◆ BRANO
········
Ha un carattere di tipo inquisitorio
e non prevede il principio del
contraddittorio, tant’è che solo il
coroner può designare le parti
interessate da ascoltare in udienza
e influenzare la decisione della
giuria fornendo una serie di
possibili verdetti, la cui scelta
deve essere in linea con la causa
medica della morte. I più frequenti
sono "suicidio", "morte accidentale"
e "omicidio". Con una mossa senza
precedenti, nell’aprile del 1990 il
coroner riprese anzitempo
l’inchiesta e la divise in due
parti: una fase preliminare e una a
carattere generale. Nella prima, un
team di patologi lesse i referti
medici delle singole vittime e il
risultato delle analisi sul livello
di alcol nel sangue, prelevato ad
ognuna di loro per rafforzare la
tesi della polizia: la tragedia
generata da hooligan ubriachi
entrati in ritardo e senza
biglietto. Seppur la maggior parte
delle rilevazioni presentasse valori
negativi o comunque di poco
superiori al limite consentito per
guidare, la giuria venne persuasa
che l’abuso di alcool avesse
innescato la tragedia, mentre le
famiglie furono impossibilitate a
visionare integralmente i documenti
in possesso del coroner. Il 30
agosto il pubblico ministero stabilì
che "non c’erano sufficienti prove
per avviare procedure legali contro
qualsiasi organizzazione presente a
Hillsborough". Nella fase generale
dell’inchiesta le famiglie dovettero
di nuovo scontrarsi contro un muro
di ottusità e malafede. Il coroner
scelse infatti di circoscrivere
tutti i decessi entro le 15.15 e di
non prendere in considerazione le
testimonianze circa eventi
successivi a quell’orario,
sostenendo che la morte sopraggiunse
in maniera inevitabile per asfissia
compressiva nel giro di massimo sei
minuti.
Il 26 marzo
1991 la giuria emanò il verdetto di
"morte accidentale", rifiutando
quello di "uccisione illegale" che
avrebbe portato all’incriminazione
di Duckenfield per omicidio colposo.
········
◆ DATI MOSTRATI
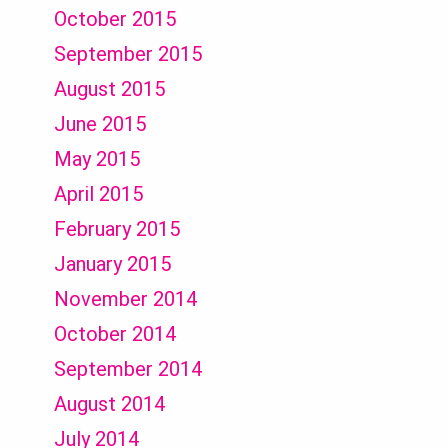
October 2015
September 2015
August 2015
June 2015
May 2015
April 2015
February 2015
January 2015
November 2014
October 2014
September 2014
August 2014
July 2014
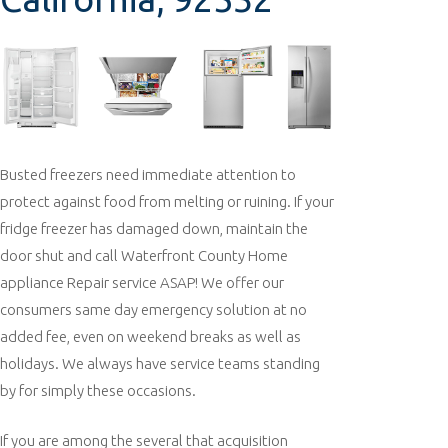
Busted freezers need immediate attention to
protect against food from melting or ruining. If your
fridge freezer has damaged down, maintain the
door shut and call Waterfront County Home
appliance Repair service ASAP! We offer our
consumers same day emergency solution at no
added fee, even on weekend breaks as well as
holidays. We always have service teams standing
by for simply these occasions.
If you are among the several that acquisition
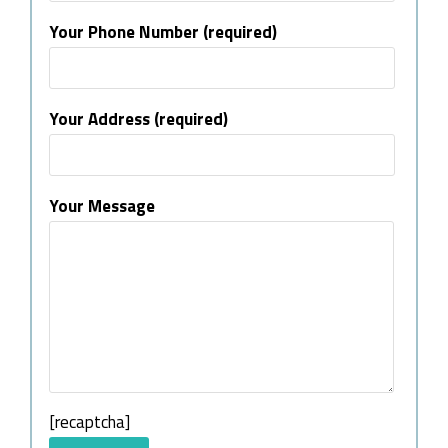
Your Phone Number (required)
Your Address (required)
Your Message
[recaptcha]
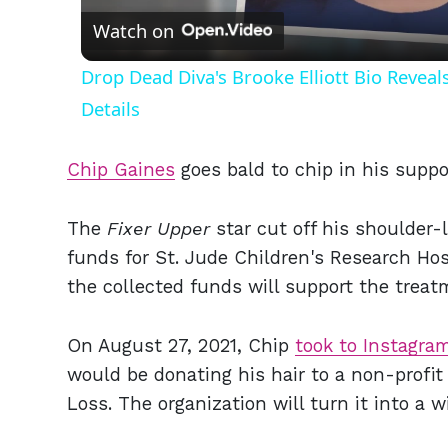
Watch on
Drop Dead Diva's Brooke Elliott Bio Revea
Details
Chip Gaines
goes bald to chip in his suppor
The
Fixer Upper
star cut off his shoulder-l
funds for St. Jude Children's Research Hos
the collected funds will support the treat
On August 27, 2021, Chip
took to Instagra
would be donating his hair to a non-profit
Loss. The organization will turn it into a wi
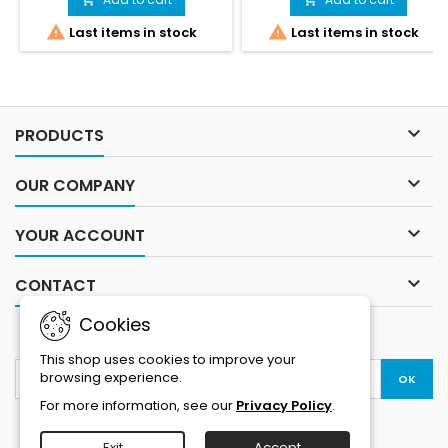
swimming competitions. Its
would cater for the specific


Last items in stock
Last items in stock
two-piece design, fastened
requirements in this style of
together by Velcro, keeps
racing.In SwimRun races
water out while swimming,
athletes frequently alternate
and allows for easy opening
between swimming and
or complete removal during
running – and the wetsuit
transitions.Sizing product
generally stays on throughout

PRODUCTS
small ... take the larger size
the entire race. There is no
than...
time...

OUR COMPANY

YOUR ACCOUNT

CONTACT
Cookies
NEWSLETTER
This shop uses cookies to improve your
browsing experience.
For more information, see our
Privacy Policy
.
Exit
Accept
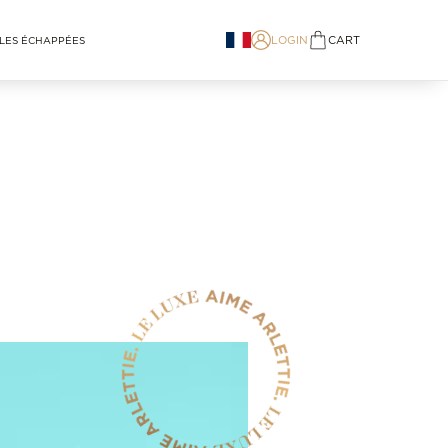
LOGIN
CART
LES ÉCHAPPÉES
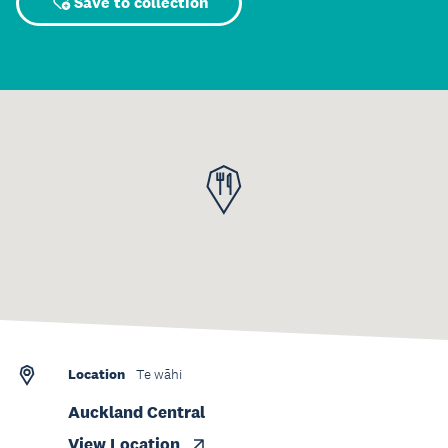
Save to collection
Location
Te wāhi
Auckland Central
View Location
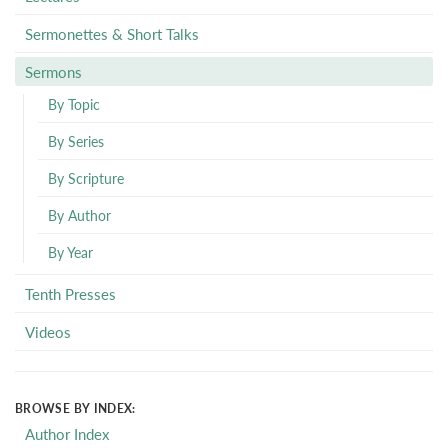
Sermonettes & Short Talks
Sermons
By Topic
By Series
By Scripture
By Author
By Year
Tenth Presses
Videos
BROWSE BY INDEX:
Author Index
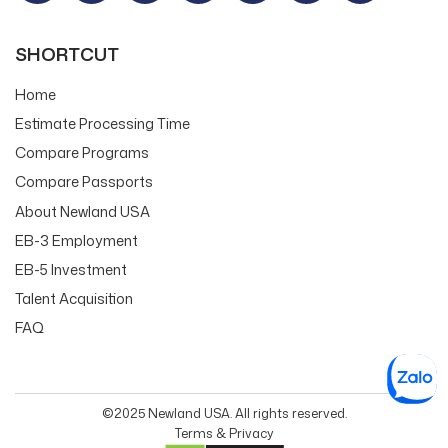
SHORTCUT
Home
Estimate Processing Time
Compare Programs
Compare Passports
About Newland USA
EB-3 Employment
EB-5 Investment
Talent Acquisition
FAQ
©2025 Newland USA. All rights reserved.
Terms & Privacy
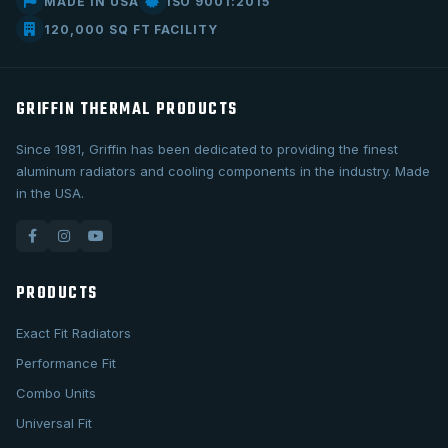
MADE IN USA
ISO 9001:2015
120,000 SQ FT FACILITY
GRIFFIN THERMAL PRODUCTS
Since 1981, Griffin has been dedicated to providing the finest
aluminum radiators and cooling components in the industry. Made
in the USA.
PRODUCTS
Exact Fit Radiators
Performance Fit
Combo Units
Universal Fit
········
◆ ISTRUZIONI
Riscrivi il brano sull'inchiesta di Hillsborough cominciando da "Il 26 marzo" e proseguendo fino a "per omicidio colposo.", con "aprile" al posto di "marzo". Le voci non servono per svolgere questo esercizio.

◆ SOLUZIONE
Il 26 aprile
1991 la giuria emanò il verdetto di
"morte accidentale", rifiutando
quello di "uccisione illegale" che
avrebbe portato all’incriminazione
di Duckenfield per omicidio colposo.